Bara menoleh kearah Zia, kemudian wajahnya ia dekatkan keleher bagian belakang Zia yang tertutup rambut hitam gadis itu.

Zia yang merasakan ada sesuatu yang mendekat kearah leher belakangnya pun menoleh pada Bara dengan tatapan tajamnya.

Seketika Zia menampol keras wajah Bara saat lelaki itu sudah sangat dekat dengan lehernya, membuat lelaki itu refleks memekik.

"LO MAU MACEM-MACEM SAMA GUE, YA, KAK?!" pekik Zia yang langsung berdiri dari duduknya.

Bara terbahak melihat reaksi Zia yang sudah sangat panik dibuatnya.

"KENAPA LO KETAWA?!"

"Lo pake sampo bayi, ya, Zi?" tanya Bara yang masih dengan tawanya.

Zia terdiam sejenak, kemudian wajahnya berubah menjadi malu karena sudah berburuk sangka dengan lelaki jahil didepannya.

"I--iy--a.
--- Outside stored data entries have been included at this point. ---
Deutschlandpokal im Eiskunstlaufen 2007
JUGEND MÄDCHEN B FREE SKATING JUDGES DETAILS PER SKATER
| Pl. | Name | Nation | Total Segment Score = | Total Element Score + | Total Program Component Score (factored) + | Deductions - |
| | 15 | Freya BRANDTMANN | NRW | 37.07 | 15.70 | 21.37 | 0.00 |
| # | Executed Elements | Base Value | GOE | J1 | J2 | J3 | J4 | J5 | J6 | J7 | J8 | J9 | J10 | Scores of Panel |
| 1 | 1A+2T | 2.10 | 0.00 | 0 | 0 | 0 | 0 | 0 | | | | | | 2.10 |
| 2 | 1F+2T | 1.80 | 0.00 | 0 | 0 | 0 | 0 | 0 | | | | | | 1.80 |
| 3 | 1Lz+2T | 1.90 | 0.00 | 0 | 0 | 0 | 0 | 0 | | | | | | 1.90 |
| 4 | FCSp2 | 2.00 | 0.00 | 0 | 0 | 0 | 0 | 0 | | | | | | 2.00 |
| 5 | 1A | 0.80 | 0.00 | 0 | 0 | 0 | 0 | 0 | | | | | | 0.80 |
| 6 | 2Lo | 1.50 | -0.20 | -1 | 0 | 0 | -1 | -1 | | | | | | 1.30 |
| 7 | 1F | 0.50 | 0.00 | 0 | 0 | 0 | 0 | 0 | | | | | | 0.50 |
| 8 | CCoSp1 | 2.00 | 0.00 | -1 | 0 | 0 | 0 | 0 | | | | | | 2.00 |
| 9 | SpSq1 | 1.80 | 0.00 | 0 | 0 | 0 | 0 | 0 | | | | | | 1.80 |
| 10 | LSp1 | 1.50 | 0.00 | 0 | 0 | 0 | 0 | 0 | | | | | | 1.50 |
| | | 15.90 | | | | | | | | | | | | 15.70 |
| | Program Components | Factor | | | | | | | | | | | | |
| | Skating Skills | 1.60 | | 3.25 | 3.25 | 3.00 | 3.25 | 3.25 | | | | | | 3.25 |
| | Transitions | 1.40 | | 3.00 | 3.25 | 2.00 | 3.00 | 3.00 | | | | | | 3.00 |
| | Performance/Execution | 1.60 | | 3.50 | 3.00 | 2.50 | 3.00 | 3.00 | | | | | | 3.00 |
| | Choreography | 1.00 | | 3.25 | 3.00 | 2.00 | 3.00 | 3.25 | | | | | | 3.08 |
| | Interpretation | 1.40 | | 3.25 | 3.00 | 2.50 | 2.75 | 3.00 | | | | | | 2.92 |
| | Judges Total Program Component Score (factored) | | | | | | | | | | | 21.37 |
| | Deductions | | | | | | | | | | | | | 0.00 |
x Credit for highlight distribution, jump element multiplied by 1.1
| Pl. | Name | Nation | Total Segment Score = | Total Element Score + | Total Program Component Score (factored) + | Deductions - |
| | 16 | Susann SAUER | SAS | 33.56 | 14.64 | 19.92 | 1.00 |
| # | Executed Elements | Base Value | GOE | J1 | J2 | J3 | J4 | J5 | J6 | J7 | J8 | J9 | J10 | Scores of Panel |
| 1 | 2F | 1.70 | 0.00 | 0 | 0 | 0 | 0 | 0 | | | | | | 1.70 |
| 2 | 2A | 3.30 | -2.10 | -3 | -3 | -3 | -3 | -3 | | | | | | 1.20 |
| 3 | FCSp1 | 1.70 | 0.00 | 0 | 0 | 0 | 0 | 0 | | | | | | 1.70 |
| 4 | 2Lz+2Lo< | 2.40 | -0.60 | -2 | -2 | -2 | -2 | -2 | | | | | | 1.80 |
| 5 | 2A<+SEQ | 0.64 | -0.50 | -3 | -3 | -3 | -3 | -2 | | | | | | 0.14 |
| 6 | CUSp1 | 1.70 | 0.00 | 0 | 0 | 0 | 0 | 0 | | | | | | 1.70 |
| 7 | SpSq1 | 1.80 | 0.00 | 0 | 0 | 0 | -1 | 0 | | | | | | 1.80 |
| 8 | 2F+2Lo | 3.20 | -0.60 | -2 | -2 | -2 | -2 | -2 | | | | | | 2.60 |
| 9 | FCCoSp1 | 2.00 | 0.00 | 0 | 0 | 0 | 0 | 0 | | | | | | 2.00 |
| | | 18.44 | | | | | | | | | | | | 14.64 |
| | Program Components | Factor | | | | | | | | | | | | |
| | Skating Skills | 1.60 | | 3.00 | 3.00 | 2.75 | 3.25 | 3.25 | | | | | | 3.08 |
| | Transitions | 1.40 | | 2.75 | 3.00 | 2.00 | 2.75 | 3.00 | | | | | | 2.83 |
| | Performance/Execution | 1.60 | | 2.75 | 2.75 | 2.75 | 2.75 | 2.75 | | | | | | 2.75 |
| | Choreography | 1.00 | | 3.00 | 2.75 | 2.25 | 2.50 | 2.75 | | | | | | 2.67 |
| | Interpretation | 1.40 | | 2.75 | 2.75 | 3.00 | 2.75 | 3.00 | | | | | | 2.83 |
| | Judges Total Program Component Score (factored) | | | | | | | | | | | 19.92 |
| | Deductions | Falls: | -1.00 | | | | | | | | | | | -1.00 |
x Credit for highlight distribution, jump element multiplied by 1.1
Gu--gue emang pake sampo baby terus," sahut Zia terbata, sedikit kikuk.

Bara kembali tertawa. "Pantes! Setiap gue ada dideket lo, gue cium bau-bau baby banget!"

Zia tersenyum kikuk, kemudian kembali duduk disebelah Bara.

"L--lo kok juga bau parfum bayi?" tutur Zia sedikit mendekatkan wajahnya ke lengan Bara.

"Gue pake parfum lo tadi," ungkap Bara tersenyum kikuk.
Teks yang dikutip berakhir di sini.